---------- PROVIDED RECORDS
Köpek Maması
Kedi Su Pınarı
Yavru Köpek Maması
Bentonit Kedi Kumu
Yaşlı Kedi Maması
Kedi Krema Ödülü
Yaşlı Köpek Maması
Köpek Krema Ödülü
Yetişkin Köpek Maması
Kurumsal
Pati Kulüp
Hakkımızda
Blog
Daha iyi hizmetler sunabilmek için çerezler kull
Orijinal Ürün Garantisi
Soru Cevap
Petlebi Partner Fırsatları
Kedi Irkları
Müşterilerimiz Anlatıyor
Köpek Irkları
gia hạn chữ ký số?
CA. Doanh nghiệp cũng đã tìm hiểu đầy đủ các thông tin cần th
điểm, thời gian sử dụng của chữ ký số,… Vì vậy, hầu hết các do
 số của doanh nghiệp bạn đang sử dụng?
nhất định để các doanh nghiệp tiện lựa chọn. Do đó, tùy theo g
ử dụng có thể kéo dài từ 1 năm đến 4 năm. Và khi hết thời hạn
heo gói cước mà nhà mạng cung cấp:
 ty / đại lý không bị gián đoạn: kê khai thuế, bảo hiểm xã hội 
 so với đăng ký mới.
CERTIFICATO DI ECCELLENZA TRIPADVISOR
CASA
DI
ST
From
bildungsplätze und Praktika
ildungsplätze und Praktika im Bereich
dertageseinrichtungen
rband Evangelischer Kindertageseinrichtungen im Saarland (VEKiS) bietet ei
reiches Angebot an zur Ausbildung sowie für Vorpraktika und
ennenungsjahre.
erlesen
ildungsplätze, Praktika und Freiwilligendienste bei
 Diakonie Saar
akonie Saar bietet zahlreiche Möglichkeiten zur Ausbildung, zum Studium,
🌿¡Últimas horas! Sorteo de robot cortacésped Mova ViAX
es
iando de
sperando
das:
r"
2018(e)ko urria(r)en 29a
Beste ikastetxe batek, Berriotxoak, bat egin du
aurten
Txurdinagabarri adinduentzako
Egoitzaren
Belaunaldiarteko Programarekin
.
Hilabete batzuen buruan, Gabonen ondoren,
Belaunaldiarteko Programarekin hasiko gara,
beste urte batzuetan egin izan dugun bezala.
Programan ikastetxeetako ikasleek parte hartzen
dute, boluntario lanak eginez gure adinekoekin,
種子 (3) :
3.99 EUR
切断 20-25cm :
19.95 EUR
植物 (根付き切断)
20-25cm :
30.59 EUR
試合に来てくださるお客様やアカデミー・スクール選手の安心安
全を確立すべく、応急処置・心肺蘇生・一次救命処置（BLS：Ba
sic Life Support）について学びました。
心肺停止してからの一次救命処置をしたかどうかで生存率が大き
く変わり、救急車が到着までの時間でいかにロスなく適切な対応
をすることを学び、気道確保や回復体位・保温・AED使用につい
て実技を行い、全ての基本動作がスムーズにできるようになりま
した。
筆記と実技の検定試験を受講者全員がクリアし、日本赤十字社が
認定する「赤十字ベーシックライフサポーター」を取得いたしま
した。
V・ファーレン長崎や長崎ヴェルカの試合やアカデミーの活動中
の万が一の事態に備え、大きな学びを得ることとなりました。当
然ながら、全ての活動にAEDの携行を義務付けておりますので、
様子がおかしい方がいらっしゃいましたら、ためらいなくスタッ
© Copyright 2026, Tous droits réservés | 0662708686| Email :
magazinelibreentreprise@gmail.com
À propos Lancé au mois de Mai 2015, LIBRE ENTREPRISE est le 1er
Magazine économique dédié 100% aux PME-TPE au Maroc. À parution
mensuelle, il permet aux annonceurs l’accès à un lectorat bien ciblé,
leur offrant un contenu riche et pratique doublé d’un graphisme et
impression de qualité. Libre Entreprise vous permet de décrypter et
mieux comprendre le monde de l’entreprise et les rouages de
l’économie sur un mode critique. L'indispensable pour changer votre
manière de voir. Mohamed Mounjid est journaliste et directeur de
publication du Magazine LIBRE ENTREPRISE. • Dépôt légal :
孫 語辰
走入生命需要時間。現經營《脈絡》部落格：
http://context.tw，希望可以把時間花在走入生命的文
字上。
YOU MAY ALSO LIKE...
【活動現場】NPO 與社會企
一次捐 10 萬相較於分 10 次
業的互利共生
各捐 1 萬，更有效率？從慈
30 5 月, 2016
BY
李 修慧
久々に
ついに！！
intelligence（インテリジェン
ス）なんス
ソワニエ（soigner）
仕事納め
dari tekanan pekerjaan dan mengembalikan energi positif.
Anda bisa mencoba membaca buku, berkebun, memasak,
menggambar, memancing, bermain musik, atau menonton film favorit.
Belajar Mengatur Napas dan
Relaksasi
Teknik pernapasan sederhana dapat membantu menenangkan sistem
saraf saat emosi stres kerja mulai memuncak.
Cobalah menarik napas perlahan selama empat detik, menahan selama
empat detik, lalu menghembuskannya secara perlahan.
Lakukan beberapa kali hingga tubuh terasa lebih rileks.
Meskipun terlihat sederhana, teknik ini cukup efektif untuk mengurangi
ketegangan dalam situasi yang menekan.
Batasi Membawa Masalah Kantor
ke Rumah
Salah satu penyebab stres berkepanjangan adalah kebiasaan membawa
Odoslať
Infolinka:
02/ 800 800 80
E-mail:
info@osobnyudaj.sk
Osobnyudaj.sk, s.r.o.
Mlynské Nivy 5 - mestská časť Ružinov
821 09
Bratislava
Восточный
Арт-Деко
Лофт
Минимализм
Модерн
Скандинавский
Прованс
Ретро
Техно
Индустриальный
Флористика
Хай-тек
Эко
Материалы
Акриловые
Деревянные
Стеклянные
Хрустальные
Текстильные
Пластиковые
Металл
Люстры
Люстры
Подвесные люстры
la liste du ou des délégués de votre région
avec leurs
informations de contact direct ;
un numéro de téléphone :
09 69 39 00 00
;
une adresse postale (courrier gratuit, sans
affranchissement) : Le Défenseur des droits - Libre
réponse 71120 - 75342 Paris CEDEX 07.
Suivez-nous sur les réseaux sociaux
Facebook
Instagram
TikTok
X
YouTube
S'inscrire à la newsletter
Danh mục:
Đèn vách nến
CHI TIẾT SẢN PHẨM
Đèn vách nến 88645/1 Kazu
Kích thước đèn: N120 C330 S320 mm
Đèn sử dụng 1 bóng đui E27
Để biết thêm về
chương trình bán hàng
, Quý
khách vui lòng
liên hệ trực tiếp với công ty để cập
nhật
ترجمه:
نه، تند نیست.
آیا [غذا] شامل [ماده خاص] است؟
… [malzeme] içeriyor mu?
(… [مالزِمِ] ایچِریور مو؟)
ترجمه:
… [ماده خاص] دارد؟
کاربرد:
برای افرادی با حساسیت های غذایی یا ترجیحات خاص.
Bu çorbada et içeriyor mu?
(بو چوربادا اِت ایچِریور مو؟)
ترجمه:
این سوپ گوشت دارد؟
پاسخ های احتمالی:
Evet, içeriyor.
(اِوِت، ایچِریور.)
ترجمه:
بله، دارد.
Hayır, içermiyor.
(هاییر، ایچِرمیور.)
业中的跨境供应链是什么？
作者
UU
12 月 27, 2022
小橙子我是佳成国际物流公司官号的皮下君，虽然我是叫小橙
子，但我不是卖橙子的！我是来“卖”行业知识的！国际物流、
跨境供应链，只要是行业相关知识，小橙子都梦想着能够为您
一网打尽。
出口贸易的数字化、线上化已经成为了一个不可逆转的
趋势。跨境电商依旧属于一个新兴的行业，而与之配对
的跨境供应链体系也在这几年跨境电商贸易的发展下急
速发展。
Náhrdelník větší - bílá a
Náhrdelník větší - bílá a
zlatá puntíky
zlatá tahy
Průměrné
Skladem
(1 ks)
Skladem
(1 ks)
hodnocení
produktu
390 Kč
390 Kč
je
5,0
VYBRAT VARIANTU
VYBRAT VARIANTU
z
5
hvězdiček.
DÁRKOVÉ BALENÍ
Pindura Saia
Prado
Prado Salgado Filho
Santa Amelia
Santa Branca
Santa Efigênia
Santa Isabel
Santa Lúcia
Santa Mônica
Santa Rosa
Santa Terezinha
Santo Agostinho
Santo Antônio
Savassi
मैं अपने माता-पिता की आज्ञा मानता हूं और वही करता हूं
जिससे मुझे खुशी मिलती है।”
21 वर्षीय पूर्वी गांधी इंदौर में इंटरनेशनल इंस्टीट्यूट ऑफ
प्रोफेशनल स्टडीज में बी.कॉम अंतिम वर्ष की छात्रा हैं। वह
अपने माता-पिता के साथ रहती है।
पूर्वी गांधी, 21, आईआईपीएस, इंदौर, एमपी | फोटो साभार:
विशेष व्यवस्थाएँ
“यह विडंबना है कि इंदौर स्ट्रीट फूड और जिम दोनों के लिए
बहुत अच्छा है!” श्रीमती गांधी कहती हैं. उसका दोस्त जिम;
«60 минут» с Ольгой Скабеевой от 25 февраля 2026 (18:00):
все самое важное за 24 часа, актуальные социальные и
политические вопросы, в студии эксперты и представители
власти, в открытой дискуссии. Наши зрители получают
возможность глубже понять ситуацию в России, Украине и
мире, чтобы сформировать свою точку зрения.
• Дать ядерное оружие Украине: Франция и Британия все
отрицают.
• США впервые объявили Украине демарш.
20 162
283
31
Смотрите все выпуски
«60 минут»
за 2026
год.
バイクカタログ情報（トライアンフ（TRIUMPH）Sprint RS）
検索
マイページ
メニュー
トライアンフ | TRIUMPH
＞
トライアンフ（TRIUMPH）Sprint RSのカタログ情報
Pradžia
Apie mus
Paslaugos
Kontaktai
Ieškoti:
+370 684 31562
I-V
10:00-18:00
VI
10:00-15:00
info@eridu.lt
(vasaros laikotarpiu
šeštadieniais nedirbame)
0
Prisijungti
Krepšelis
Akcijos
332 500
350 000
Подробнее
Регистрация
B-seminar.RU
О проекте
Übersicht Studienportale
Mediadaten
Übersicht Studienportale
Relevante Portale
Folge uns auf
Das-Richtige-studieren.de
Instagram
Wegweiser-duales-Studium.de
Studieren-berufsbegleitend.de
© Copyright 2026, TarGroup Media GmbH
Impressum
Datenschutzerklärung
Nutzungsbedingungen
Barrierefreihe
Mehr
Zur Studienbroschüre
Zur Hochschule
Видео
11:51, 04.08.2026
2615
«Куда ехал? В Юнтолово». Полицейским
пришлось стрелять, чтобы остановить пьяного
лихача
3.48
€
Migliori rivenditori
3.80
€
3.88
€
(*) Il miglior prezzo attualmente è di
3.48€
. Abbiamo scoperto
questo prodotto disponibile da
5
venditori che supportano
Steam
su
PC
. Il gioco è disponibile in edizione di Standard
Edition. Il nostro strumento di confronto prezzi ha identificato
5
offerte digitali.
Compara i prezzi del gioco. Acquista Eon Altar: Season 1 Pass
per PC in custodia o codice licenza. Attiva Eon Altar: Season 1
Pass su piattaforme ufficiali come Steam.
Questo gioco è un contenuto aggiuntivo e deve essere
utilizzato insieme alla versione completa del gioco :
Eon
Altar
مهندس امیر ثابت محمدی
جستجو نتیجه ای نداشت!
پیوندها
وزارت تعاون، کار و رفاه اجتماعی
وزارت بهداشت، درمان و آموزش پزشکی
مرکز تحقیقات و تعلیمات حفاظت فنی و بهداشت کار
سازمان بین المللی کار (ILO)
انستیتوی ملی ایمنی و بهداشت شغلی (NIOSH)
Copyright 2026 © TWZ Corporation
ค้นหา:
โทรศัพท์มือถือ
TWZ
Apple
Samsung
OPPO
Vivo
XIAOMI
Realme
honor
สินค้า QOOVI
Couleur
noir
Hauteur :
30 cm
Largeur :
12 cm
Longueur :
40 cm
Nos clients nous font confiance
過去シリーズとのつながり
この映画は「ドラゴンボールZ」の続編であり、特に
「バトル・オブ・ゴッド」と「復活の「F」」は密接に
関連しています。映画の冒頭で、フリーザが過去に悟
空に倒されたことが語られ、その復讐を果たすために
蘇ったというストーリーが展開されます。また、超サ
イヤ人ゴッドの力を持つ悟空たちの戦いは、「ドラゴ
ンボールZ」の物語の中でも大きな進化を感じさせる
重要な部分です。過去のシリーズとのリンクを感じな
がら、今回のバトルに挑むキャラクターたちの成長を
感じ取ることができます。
--------------------
THE PROBLEM = The lines to return begin at the first line of the records and end at the line holding "số của doanh nghiệp bạn đang sử dụng?"; please return them exactly, including both, and nothing beyond.

TASK RESPONSE =
Köpek Maması
Kedi Su Pınarı
Yavru Köpek Maması
Bentonit Kedi Kumu
Yaşlı Kedi Maması
Kedi Krema Ödülü
Yaşlı Köpek Maması
Köpek Krema Ödülü
Yetişkin Köpek Maması
Kurumsal
Pati Kulüp
Hakkımızda
Blog
Daha iyi hizmetler sunabilmek için çerezler kull
Orijinal Ürün Garantisi
Soru Cevap
Petlebi Partner Fırsatları
Kedi Irkları
Müşterilerimiz Anlatıyor
Köpek Irkları
gia hạn chữ ký số?
CA. Doanh nghiệp cũng đã tìm hiểu đầy đủ các thông tin cần th
điểm, thời gian sử dụng của chữ ký số,… Vì vậy, hầu hết các do
 số của doanh nghiệp bạn đang sử dụng?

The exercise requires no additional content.